One of the earliest pieces of music from the era is “Son de la Ma Teodora” by Teodora Ginés. There are differing beliefs the song may or may not have given birth to what would become the Son cubano music style.
Meanwhile, the contradanza was also taking hold and getting people moving. And while most songs in the style were composed for dancing, it was during this period when the man who would pave the way for classical concert music in the country would emerge. Composer Manuel Saumell is credited for the inventing the basis for several musical genres born in the Caribbean country. His ability to develop rhythm and melody earned him recognition by some as the most important Cuban musician of the 19th century.

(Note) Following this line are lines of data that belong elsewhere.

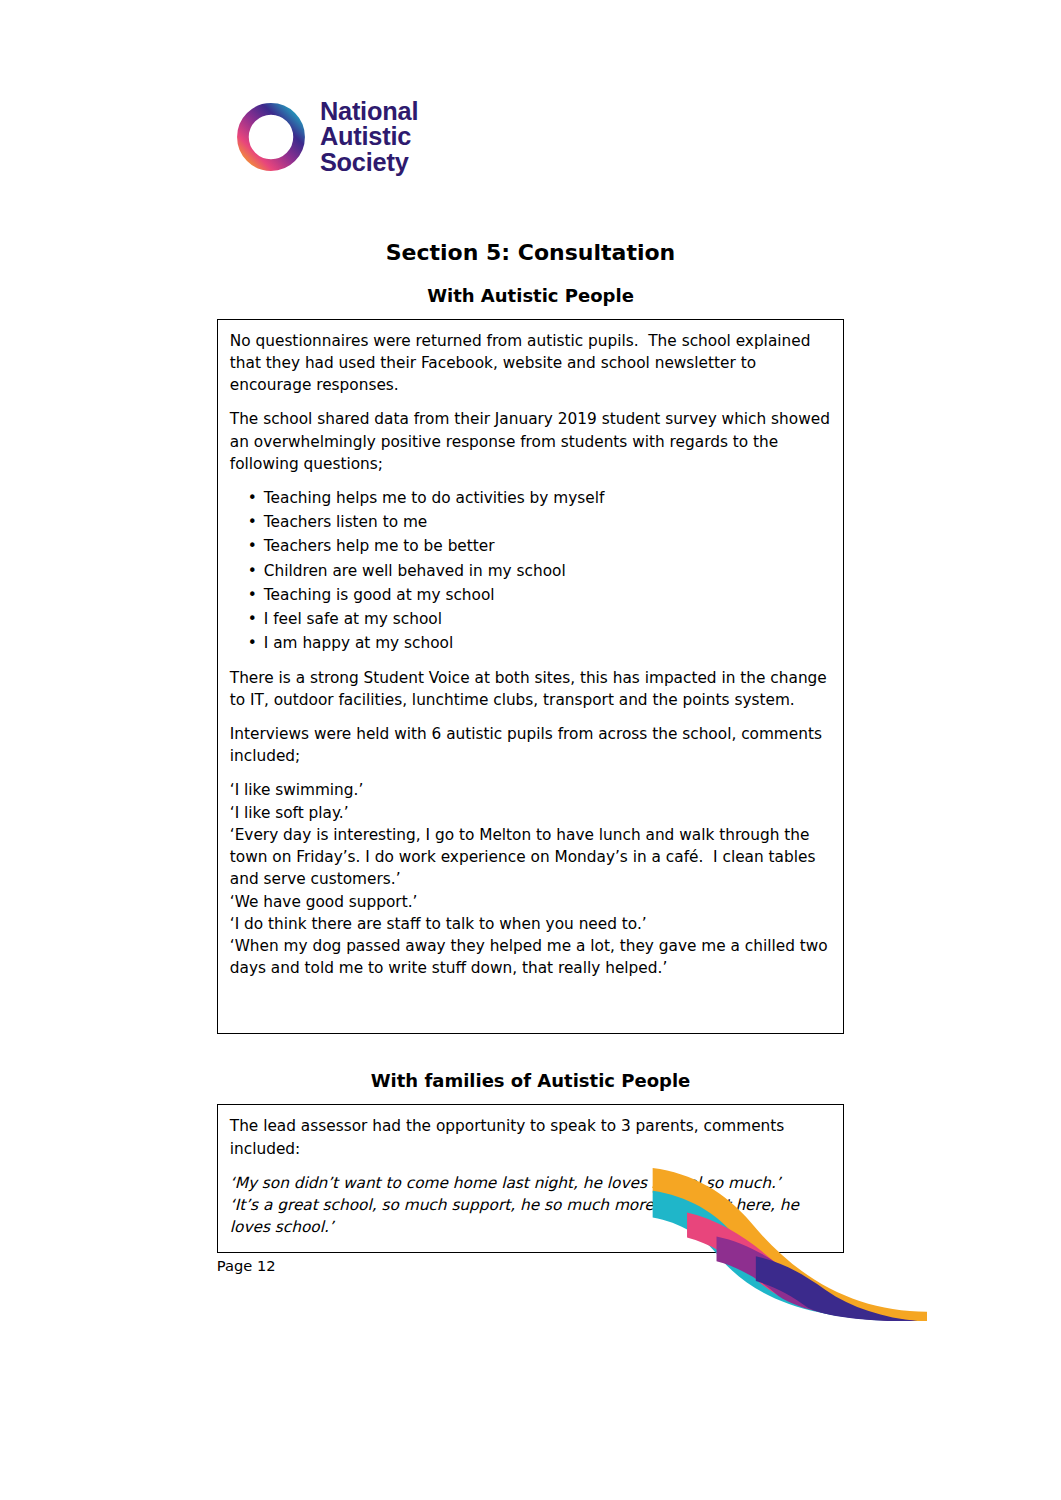National
Autistic
Society
Section 5: Consultation
With Autistic People
No questionnaires were returned from autistic pupils. The school explained that they had used their Facebook, website and school newsletter to encourage responses.
The school shared data from their January 2019 student survey which showed an overwhelmingly positive response from students with regards to the following questions;
Teaching helps me to do activities by myself
Teachers listen to me
Teachers help me to be better
Children are well behaved in my school
Teaching is good at my school
I feel safe at my school
I am happy at my school
There is a strong Student Voice at both sites, this has impacted in the change to IT, outdoor facilities, lunchtime clubs, transport and the points system.
Interviews were held with 6 autistic pupils from across the school, comments included;
‘I like swimming.’
‘I like soft play.’
‘Every day is interesting, I go to Melton to have lunch and walk through the town on Friday’s. I do work experience on Monday’s in a café. I clean tables and serve customers.’
‘We have good support.’
‘I do think there are staff to talk to when you need to.’
‘When my dog passed away they helped me a lot, they gave me a chilled two days and told me to write stuff down, that really helped.’
With families of Autistic People
The lead assessor had the opportunity to speak to 3 parents, comments included:
‘My son didn’t want to come home last night, he loves school so much.’
‘It’s a great school, so much support, he so much more confident here, he loves school.’
Page 12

One of the biggest things to happen in 19th century Cuba – music or otherwise – was the massive performance of Louis Moreau Gottschalk’s “La Nuit des Tropiques” in Havana. For the stunt, Gottschalk teamed a group of about 250 classical musicians with a band of Afro-Cuban drummers, intensifying the spectacle by placing the leader and his large drum front-and-center. The audience inside maxed out at 4000, but people crowded the streets outside as well.
The volume and magnitude of the event earned accolades and Gottschalk distinction as a true hero of Cuba. He would return the following year for another similarly large concert, the likes of which have reportedly not been duplicated on the island since.
And as much as that performance affected everyone within ear shot, the world would soon discover what kind of influence Cuba would have in shaping the sounds – and sights – of music.